- **Try it**:
Pick up the piece on Buddy Holly and Bob Montgomery's early years right after its last sentence and keep it going.

- **Reading text**:

=======

1955
Buddy Holly and Bob Montgomery, Gotta Get You Near Me Blues.
Buddy Holly and Bob Montgomery, You and I Are Through.
Buddy Holly and Bob Montgomery, Down the Line.
Buddy Holly and Bob Montgomery, Baby It's Love.
They were the best of friends, as far back as junior high school, in 1949. Charles "Buddy" Holley had been playing guitar since he was a child, but it was meeting Bob Montgomery, who loved Hank Williams, that provided Buddy with his first true style, as well as the impetus for Buddy to begin performing professionally.
By the first years of the new decade, the two had formed a "Western and Bop" band, playing at youth clubs and dances throughout Texas. Bob mainly sang lead--he had a fine voice, albeit one enthralled by Hank Williams' stylings--and they mainly played straight country. But occasionally Buddy would sing, with the resulting oddness that, in the midst of a fairly standard country weeper, we can hear the familiar, loopy voice of "Peggy Sue" and "That'll Be the Day" breaking in.
The two (along with friends like Larry Welborn and Sonny Curtis) began recording demos whenever they could, in tiny studios, like Nesman Recording Studio, in Wichita Falls, Texas. Most were slow ballads, often with interchangeable titles ("Flower of My Heart", "Door to My Heart," "Soft Place in My Heart", "I Gambled My Heart"), but occasionally they would wax a gem, like Montgomery's swinging "Gotta Get You Near Me Blues."
Buddy (L) and Bob (R) flank Larry Welborn
In early 1955, Buddy and Bob opened for Elvis Presley. To say this changed everything is an understatement--Buddy became consumed by Elvis, singing like him (Holly's version of "Baby Let's Play House" from late '55 is almost a note-by-note Presley imitation). By August '55, Buddy and Bob were recording their first true rock & roll songs--here are the stomping "Baby's It's Love" and Montgomery's "You and I Are Through". (The kick-ass "Down the Line" is from this period as well.) Later that year, when Bill Haley came to Lubbock, he left with the demos and passed them on to Decca.

=======

- **Given entries**:
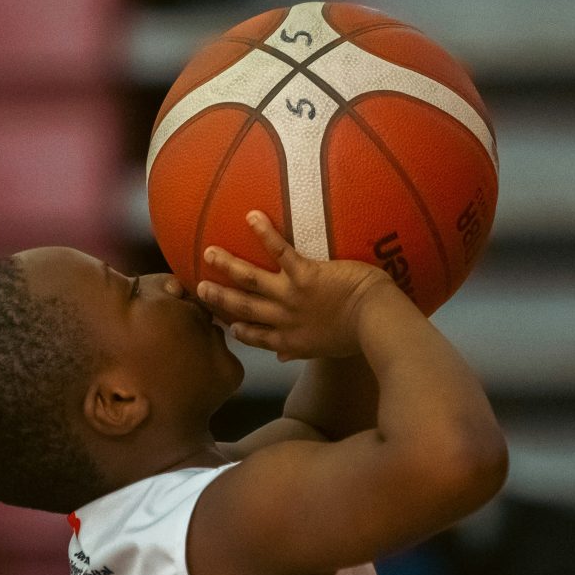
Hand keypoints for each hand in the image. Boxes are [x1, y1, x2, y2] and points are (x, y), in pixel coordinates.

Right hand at [196, 211, 399, 361]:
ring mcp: (292, 297)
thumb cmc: (360, 337)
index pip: (259, 337)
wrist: (376, 324)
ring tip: (209, 252)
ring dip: (229, 265)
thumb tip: (280, 358)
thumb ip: (300, 351)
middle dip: (220, 299)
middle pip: (245, 307)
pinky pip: (280, 252)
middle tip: (198, 289)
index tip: (226, 325)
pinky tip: (251, 216)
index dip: (241, 331)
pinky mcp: (305, 275)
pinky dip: (265, 234)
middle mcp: (286, 320)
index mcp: (293, 340)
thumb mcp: (325, 351)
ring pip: (252, 280)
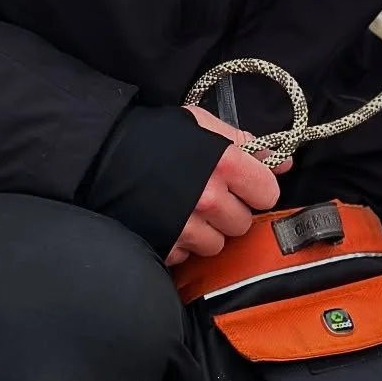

=======

- **Solved exercise**:
In January 1956, Buddy received a recording contract from Decca, but made out only to him. By all accounts, Bob was magnanimous, urging Buddy to sign and even attending his first recording session in Nashville, where Bob didn't play a note.
We'll be hearing a great deal more of Buddy Holly for the rest of the 1950s. As for Bob Montgomery, he became a professional songwriter, for Buddy ("Heartbeat") and others.
A note: these tracks were recorded under primitive conditions, maintained poorly and then overdubbed (sometimes with way too much drums) a decade later by Holly's producer Norman Petty--so the sound is pretty rough.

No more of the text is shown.